三、主要代码
# region 弹幕获取相关函数
class GetDanmuBase(object):
base_xml = '''<?xml version="1.0" encoding="utf-8"?>
<i>
{}
</i>'''
data_list = []
name = ""
domain = ""
def error(self, msg):
return {
"msg": msg,
"start": 500,
"data": None,
"name": self.name
}
def success(self, data):
return {
"msg": "success",
"start": 0,
"data": data,
"name": self.name
}
def get_data_dict(self):
return dict(
timepoint=0, # 弹幕发送时间(秒)
ct=1, # 弹幕类型,1-3 为滚动弹幕、4 为底部、5 为顶端、6 为逆向、7 为精确、8 为高级
size=25, # 字体大小,25 为中,18 为小
color=16777215, # 弹幕颜色,RGB 颜色转为十进制后的值,16777215 为白色
unixtime=int(time.time()), # Unix 时间戳格式
uid=0, # 发送人的 id
content=""
)
def main(self, url, _type):
"""
获取弹幕的主逻辑
"""
pass
def parse(self, _type):
"""
解析返回的原始数据
:param _type: 数据类型,xml 或 list
"""
pass
def get(self, url, _type='xml'):
self.data_list = []
try:
return self.main(url, _type)
except Exception as e:
return self.error(f"程序出现错误:{traceback.print_exc()}")
def getImg(self, url):
"""
获取弹幕的表情链接
"""
return []
def list2xml(self, data):
xml_str = f' <d p="{data.get("timepoint")},{data.get("ct")},{data.get("size")},{data.get("color")},{data.get("unixtime")},0,{data.get("uid")},26732601000067074,1">{data.get("content")}</d>'
return xml_str
def time_to_second(self, _time: list):
s = 0
m = 1
for d in _time[::-1]:
s += m * int(d)
m *= 60
return s
class GetDanmuTencent(GetDanmuBase):
name = "腾讯视频"
domain = "v.qq.com"
def __init__(self):
self.api_danmaku_base = "https://dm.video.qq.com/barrage/base/"
self.api_danmaku_segment = "https://dm.video.qq.com/barrage/segment/"
def parse(self, _type):
data_list = []
for data in tqdm(self.data_list):
for item in data.get("barrage_list", []):
_d = self.get_data_dict()
_d['timepoint'] = int(item.get("time_offset", 0)) / 1000
_d["content"] = item.get("content", "")
_d['unixtime'] = item.get('create_time')
if item.get("content_style") != "":
content_style = json.loads(item.get("content_style"))
if content_style.get("color") != "ffffff":
_d['color'] = int(content_style.get("color", "ffffff"), 16)
if _type == "xml":
data_list.append(self.list2xml(_d))
else:
data_list.append(_d)
return data_list
def main(self, url, _type):
self.data_list = []
# res = request_data("GET", url)
# sel = parsel.Selector(res.text)
# title = sel.xpath('//title/text()').get()

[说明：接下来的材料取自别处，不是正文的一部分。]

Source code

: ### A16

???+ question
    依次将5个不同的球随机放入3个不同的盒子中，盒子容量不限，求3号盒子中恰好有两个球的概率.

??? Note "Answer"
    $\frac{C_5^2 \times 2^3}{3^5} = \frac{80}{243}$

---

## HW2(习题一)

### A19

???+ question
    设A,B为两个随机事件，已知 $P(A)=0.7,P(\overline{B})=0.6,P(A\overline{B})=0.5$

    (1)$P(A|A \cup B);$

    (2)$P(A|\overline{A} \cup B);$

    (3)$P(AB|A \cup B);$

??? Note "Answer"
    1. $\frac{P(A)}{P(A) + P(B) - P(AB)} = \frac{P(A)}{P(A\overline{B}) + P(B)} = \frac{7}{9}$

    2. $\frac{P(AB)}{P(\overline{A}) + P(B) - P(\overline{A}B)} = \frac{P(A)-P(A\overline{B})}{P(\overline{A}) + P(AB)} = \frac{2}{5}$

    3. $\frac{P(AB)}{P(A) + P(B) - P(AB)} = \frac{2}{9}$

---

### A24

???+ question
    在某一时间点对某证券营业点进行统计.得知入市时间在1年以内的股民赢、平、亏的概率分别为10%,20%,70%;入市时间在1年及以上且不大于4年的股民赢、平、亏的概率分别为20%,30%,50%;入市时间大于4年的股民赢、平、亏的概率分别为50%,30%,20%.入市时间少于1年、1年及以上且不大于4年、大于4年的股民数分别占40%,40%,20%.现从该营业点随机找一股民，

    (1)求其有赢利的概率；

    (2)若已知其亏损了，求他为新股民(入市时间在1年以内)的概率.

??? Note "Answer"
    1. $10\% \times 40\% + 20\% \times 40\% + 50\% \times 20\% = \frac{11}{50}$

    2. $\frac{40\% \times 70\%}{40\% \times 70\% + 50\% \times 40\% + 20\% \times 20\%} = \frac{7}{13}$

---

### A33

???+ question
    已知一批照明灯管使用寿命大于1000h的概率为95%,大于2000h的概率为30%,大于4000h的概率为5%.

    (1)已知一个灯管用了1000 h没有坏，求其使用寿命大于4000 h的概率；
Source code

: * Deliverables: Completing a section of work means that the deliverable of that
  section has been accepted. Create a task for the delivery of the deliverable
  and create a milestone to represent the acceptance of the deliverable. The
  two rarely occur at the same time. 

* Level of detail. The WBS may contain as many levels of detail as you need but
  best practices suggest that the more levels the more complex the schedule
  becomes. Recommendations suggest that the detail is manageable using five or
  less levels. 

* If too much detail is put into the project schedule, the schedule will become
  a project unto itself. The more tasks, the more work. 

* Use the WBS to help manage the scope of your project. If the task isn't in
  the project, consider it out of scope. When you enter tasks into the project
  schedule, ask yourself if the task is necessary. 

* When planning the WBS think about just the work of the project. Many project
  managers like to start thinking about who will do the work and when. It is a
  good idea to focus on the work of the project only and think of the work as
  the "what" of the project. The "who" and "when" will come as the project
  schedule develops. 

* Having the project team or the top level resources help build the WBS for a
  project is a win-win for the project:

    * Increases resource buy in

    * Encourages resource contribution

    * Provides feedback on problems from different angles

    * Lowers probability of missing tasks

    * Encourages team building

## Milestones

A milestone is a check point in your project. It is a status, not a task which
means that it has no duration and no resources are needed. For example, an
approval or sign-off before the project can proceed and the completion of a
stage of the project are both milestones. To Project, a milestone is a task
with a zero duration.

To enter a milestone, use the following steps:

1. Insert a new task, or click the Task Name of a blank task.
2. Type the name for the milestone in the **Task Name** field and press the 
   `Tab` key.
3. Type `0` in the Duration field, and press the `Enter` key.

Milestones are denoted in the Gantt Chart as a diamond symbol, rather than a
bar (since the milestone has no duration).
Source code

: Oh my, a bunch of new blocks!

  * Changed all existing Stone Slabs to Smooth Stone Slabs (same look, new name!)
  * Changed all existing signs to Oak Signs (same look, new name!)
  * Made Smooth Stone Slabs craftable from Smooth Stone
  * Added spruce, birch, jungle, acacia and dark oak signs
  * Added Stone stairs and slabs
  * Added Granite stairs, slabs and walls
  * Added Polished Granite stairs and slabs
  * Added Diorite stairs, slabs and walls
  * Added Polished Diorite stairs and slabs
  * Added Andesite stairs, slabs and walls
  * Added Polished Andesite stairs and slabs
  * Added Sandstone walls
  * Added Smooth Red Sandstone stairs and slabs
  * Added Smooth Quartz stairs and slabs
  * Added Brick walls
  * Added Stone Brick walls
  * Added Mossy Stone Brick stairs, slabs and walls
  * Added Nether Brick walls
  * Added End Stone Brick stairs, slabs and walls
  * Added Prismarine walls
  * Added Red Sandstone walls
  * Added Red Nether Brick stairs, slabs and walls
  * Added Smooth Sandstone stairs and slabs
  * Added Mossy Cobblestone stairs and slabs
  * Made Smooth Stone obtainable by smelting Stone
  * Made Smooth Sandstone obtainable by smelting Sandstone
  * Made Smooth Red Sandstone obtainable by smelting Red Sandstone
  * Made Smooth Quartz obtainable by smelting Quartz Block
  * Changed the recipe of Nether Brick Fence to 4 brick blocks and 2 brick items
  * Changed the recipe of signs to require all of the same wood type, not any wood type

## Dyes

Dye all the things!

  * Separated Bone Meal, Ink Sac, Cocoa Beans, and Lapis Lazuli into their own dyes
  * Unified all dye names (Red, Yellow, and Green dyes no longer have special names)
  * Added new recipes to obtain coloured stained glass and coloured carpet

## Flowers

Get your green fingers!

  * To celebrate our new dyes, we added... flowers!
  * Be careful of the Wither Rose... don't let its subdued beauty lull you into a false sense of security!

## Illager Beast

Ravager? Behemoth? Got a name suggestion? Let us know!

# vid = re.findall(f'"title":"{title}","vid":"(.*?)"', res.text)[-1]
# if not vid:
vid = re.search("/([a-zA-Z0-9]+)\.html", url)
if vid:
vid = vid.group(1)
if not vid:
return self.error("解析vid失败,请检查链接是否正确")
res = request_data("GET", urljoin(self.api_danmaku_base, vid))
if res.status_code != 200:
return self.error("获取弹幕详情失败")
for k, segment_index in res.json().get("segment_index", {}).items():
self.data_list.append(
request_data("GET",
urljoin(self.api_danmaku_segment,
vid + "/" + segment_index.get("segment_name", "/"))).json())
parse_data = self.parse(_type)
if _type == 'xml':
return self.base_xml.format('\n'.join(parse_data))
return parse_data
def getImg(self, url):
vid = re.search("/([a-zA-Z0-9]+)\.html", url)
if vid:
vid = vid.group(1)
if not vid:
return self.error("解析vid失败,请检查链接是否正确")
cid = url.split('/')[-2]
data = {
"vid": vid,
"cid": cid,
"lid": "",
"bIsGetUserCfg": True
}
res = request_data("POST",
"https://pbaccess.video.qq.com/trpc.danmu.danmu_switch_comm.DanmuSwitch/getVideoDanmuSwitch",
json=data)
danmukey = res.json().get('data', {}).get('registResultInfo', {}).get('dataKey')
res = request_data("POST", "https://pbaccess.video.qq.com/trpc.message.danmu_richdata.Richdata/GetRichData",
json={
"danmu_key": danmukey,
"vip_degree": 0
},
headers={
'origin': "https://v.qq.com",
'referer': "https://v.qq.com",
})
emoji_infos = res.json().get('data', {}).get('emoji_configs', {}).get('emoji_infos', [])
emoji_data_list = []
for emoji_info in emoji_infos:
emoji_data_list.append(
{
'emoji_code': emoji_info.get('emoji_code'),
'emoji_url': emoji_info.get('emoji_url'),
}
)
return emoji_data_list
class GetDanmuBilibili(GetDanmuBase):
name = "B站"
domain = "bilibili.com"
def __init__(self):
self.api_video_info = "https://api.bilibili.com/x/web-interface/view"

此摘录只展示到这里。